(Reuters) - Former Alaska Governor Sarah Palin said in a newly disclosed email she sent just days after taking office in 2006 that she felt her circle of trusted advisors was "shrinking daily."
The message was released late on Wednesday as part of 54 pages of additional email correspondence from Palin's early days as governor that state officials said were inadvertently omitted from a load of over 24,000 pages furnished last month to news organizations.
Palin, the 2008 Republican vice presidential nominee, prematurely resigned as governor two years ago and has said she is thinking about running for president in 2012.
The latest release of documents contained only half a dozen emails from Palin, with the rest of the collection consisting of notes sent by her aides. The most frequent topics discussed in the messages were appointments to Palin's then new administration.
One message in particular illustrated Palin's apparent sense she only had a few aides she felt she could trust.
In the email sent to an official with the Alaska Department of Natural Resources, Palin complained about her legislative director, John Bitney, whom she eventually fired.
"I am finding my circle of confidants to be shrinking daily," Palin said in the message dated December 12, 2006, eight days after she was inaugurated as governor.
Bitney had been a key figure in Palin's campaign for governor, but in the message Palin said she was "very disappointed" that he spoke about potential appointees before she was prepared to discuss those names.
Palin, a favorite of the Tea Party movement, is known to rely on a relatively small, tightly knit group of advisors as she weighs her political ambitions.
MORE EMAILS COMING
The newly released emails cover the period from December 9 to December 29, 2006. The documents, along with the earlier load, have been released in response to a number of 2008 public records requests from news organizations and Alaska citizens that were made when former Republican presidential nominee John McCain chose Palin as his running mate.
Alaska plans to release more emails that will cover the last 10 months of Palin's truncated gubernatorial tenure. Palin abruptly resigned as governor on July 26, 2009, with a year and a half left in her term.
Exactly when the next batch of emails will be released is unknown, said Linda Perez, administrative director for Governor Sean Parnell, Palin's successor. The material is being reviewed by the state Department of Law and the governor's office to ensure confidential material is not released, she said.
Perez said she does not know the volume of yet-to-be-released emails. "I can only assume it would be similar" to the load of made public a month ago, she said.
Most of the e-mails released so far involve mundane government matters, a pattern likely to continue in the next release, said Ivan Moore, an Anchorage-based pollster and political consultant.
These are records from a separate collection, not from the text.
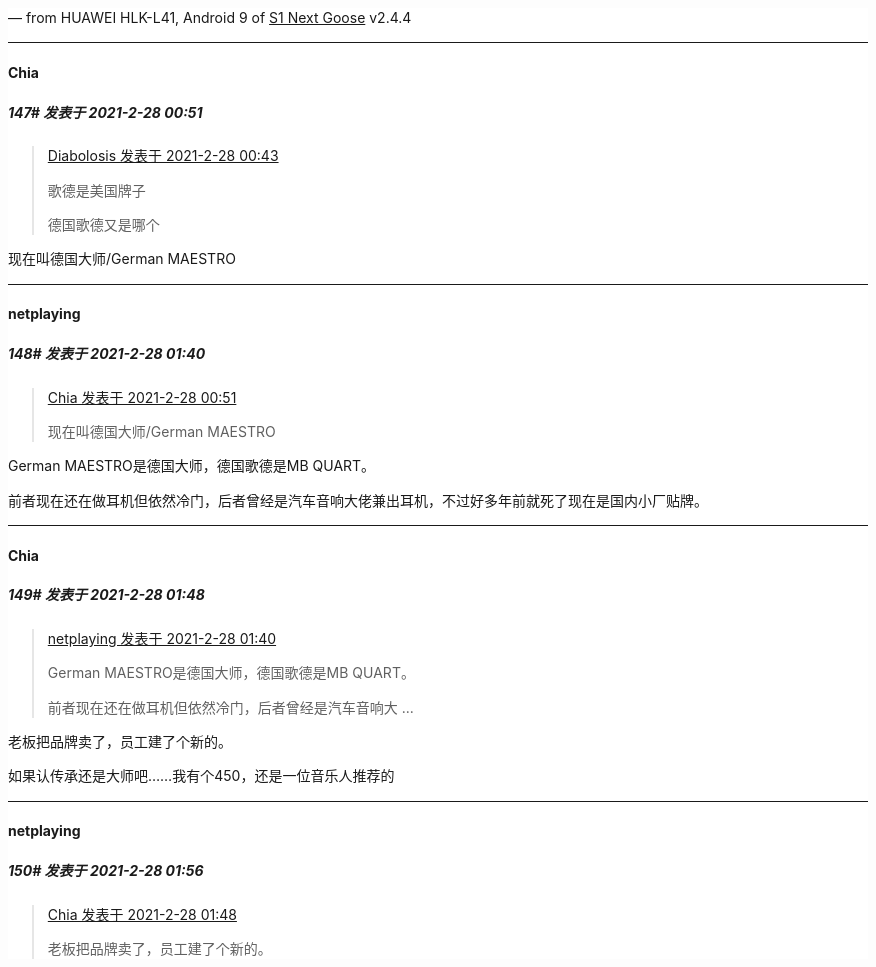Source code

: — from HUAWEI HLK-L41, Android 9 of [S1 Next Goose](https://pan.baidu.com/s/1mi43uRm) v2.4.4


-----

####  Chia  
##### 147#       发表于 2021-2-28 00:51


<blockquote><a href="httphttps://bbs.saraba1st.com/2b/forum.php?mod=redirect&amp;goto=findpost&amp;pid=50463089&amp;ptid=1988200" target="_blank">Diabolosis 发表于 2021-2-28 00:43</a>

歌德是美国牌子

德国歌德又是哪个</blockquote>
现在叫德国大师/German MAESTRO


-----

####  netplaying  
##### 148#       发表于 2021-2-28 01:40


<blockquote><a href="httphttps://bbs.saraba1st.com/2b/forum.php?mod=redirect&amp;goto=findpost&amp;pid=50463139&amp;ptid=1988200" target="_blank">Chia 发表于 2021-2-28 00:51</a>

现在叫德国大师/German MAESTRO</blockquote>
German MAESTRO是德国大师，德国歌德是MB QUART。

前者现在还在做耳机但依然冷门，后者曾经是汽车音响大佬兼出耳机，不过好多年前就死了现在是国内小厂贴牌。


-----

####  Chia  
##### 149#       发表于 2021-2-28 01:48


<blockquote><a href="httphttps://bbs.saraba1st.com/2b/forum.php?mod=redirect&amp;goto=findpost&amp;pid=50463394&amp;ptid=1988200" target="_blank">netplaying 发表于 2021-2-28 01:40</a>

German MAESTRO是德国大师，德国歌德是MB QUART。

前者现在还在做耳机但依然冷门，后者曾经是汽车音响大 ...</blockquote>
老板把品牌卖了，员工建了个新的。

如果认传承还是大师吧……我有个450，还是一位音乐人推荐的


-----

####  netplaying  
##### 150#       发表于 2021-2-28 01:56


<blockquote><a href="httphttps://bbs.saraba1st.com/2b/forum.php?mod=redirect&amp;goto=findpost&amp;pid=50463421&amp;ptid=1988200" target="_blank">Chia 发表于 2021-2-28 01:48</a>

老板把品牌卖了，员工建了个新的。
Those messages from the final months in office could reveal Palin "becoming gradually more and more fed up with the job," Moore said.
Publication of the emails seems to have had little effect on Palin's popularity in her home state, according to Moore's recent polling.
In a mid-June survey of about 650 registered voters, he found Palin's positive rating in Alaska at 39 percent and her negative rating at 49 percent, similar to figures posted since March 2010.